AUNT SARAH'S CUCUMBER PICKLES
Always use the cucumbers which come late in the season for pickles.
Cut small green cucumbers from vine, leaving a half-inch of stem.
Scrub with vegetable brush, place in a bowl and pour over a brine
almost strong enough to float an egg; 3/4 cup of salt to seven cups of
cold water is about the right proportion. Allow them to stand over
night in this brine. Drain off salt water in the morning. Heat a small
quantity of the salt water and pour over small onions w
ich have been
"skinned." Use half the quantity of onions you have of cucumbers, or
less. Allow the onions to stand in hot salt water on back of range a
short time. Heat 1 cup of good sharp cider vinegar, if too sour, add
1/2 cup of water, also add 1 teaspoonful of sugar, a couple of whole
cloves; add cucumbers and onions (drained from salt water, after
piercing each cucumber several times with a silver fork).

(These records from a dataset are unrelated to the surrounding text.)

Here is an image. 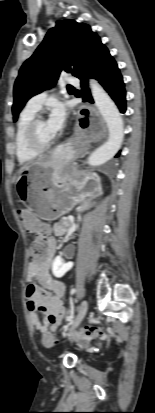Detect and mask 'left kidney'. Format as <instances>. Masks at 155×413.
Wrapping results in <instances>:
<instances>
[{"label": "left kidney", "instance_id": "left-kidney-1", "mask_svg": "<svg viewBox=\"0 0 155 413\" xmlns=\"http://www.w3.org/2000/svg\"><path fill=\"white\" fill-rule=\"evenodd\" d=\"M73 265L72 262L65 263L61 256H57L52 262V273L55 277L60 278L64 276Z\"/></svg>", "mask_w": 155, "mask_h": 413}]
</instances>
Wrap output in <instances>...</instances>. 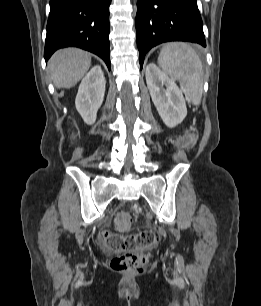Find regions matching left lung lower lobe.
Segmentation results:
<instances>
[{
	"instance_id": "0a47b994",
	"label": "left lung lower lobe",
	"mask_w": 261,
	"mask_h": 306,
	"mask_svg": "<svg viewBox=\"0 0 261 306\" xmlns=\"http://www.w3.org/2000/svg\"><path fill=\"white\" fill-rule=\"evenodd\" d=\"M137 46L142 69L145 54L169 41H189L203 47L206 41L197 0H138Z\"/></svg>"
}]
</instances>
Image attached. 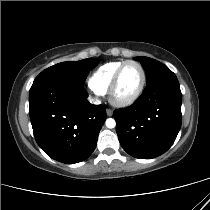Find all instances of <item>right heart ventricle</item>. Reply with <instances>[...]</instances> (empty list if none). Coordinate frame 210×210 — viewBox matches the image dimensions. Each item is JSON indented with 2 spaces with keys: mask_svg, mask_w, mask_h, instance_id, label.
I'll list each match as a JSON object with an SVG mask.
<instances>
[{
  "mask_svg": "<svg viewBox=\"0 0 210 210\" xmlns=\"http://www.w3.org/2000/svg\"><path fill=\"white\" fill-rule=\"evenodd\" d=\"M123 62L110 61L98 67L89 78L91 89L99 94H106L116 70Z\"/></svg>",
  "mask_w": 210,
  "mask_h": 210,
  "instance_id": "right-heart-ventricle-1",
  "label": "right heart ventricle"
}]
</instances>
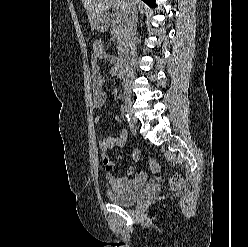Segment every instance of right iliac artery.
<instances>
[{
    "label": "right iliac artery",
    "instance_id": "82829eb1",
    "mask_svg": "<svg viewBox=\"0 0 248 247\" xmlns=\"http://www.w3.org/2000/svg\"><path fill=\"white\" fill-rule=\"evenodd\" d=\"M121 114L124 118L127 119V121H130V118H129V111L127 109V107L125 105H121Z\"/></svg>",
    "mask_w": 248,
    "mask_h": 247
}]
</instances>
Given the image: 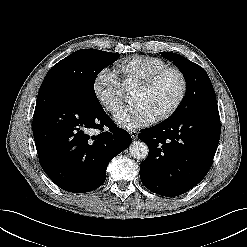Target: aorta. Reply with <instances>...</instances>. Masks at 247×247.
<instances>
[{
  "label": "aorta",
  "mask_w": 247,
  "mask_h": 247,
  "mask_svg": "<svg viewBox=\"0 0 247 247\" xmlns=\"http://www.w3.org/2000/svg\"><path fill=\"white\" fill-rule=\"evenodd\" d=\"M129 151L135 159L144 160L148 156L149 149L143 141H134L130 144Z\"/></svg>",
  "instance_id": "762f6f07"
}]
</instances>
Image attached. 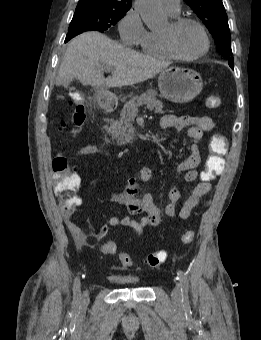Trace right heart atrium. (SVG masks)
Returning <instances> with one entry per match:
<instances>
[{
  "label": "right heart atrium",
  "instance_id": "d8ad5b80",
  "mask_svg": "<svg viewBox=\"0 0 261 340\" xmlns=\"http://www.w3.org/2000/svg\"><path fill=\"white\" fill-rule=\"evenodd\" d=\"M118 31L122 41L128 45H136L144 37L147 30L135 7L129 9L120 19Z\"/></svg>",
  "mask_w": 261,
  "mask_h": 340
}]
</instances>
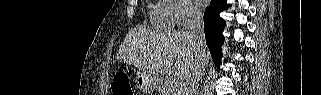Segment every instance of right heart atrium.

Place a
layer at a time in an agate stew-pan containing hot vinegar. Allow
them to remain a few minutes until heated through, when fill heated
glass jars with cucumbers and onions; pour hot vinegar over until jars
are quite full. Place rubbers on jars and screw on tops. These pickles
will be found, when jars are opened in six months' time, almost as
crisp and fine as when pickles are prepared, when taken fresh from the
vines in summer. Allow jars to stand 12 hours, when screw down tops
again. Press a knife around the edge of jar tops before standing away
to be sure the jars are perfectly air-tight.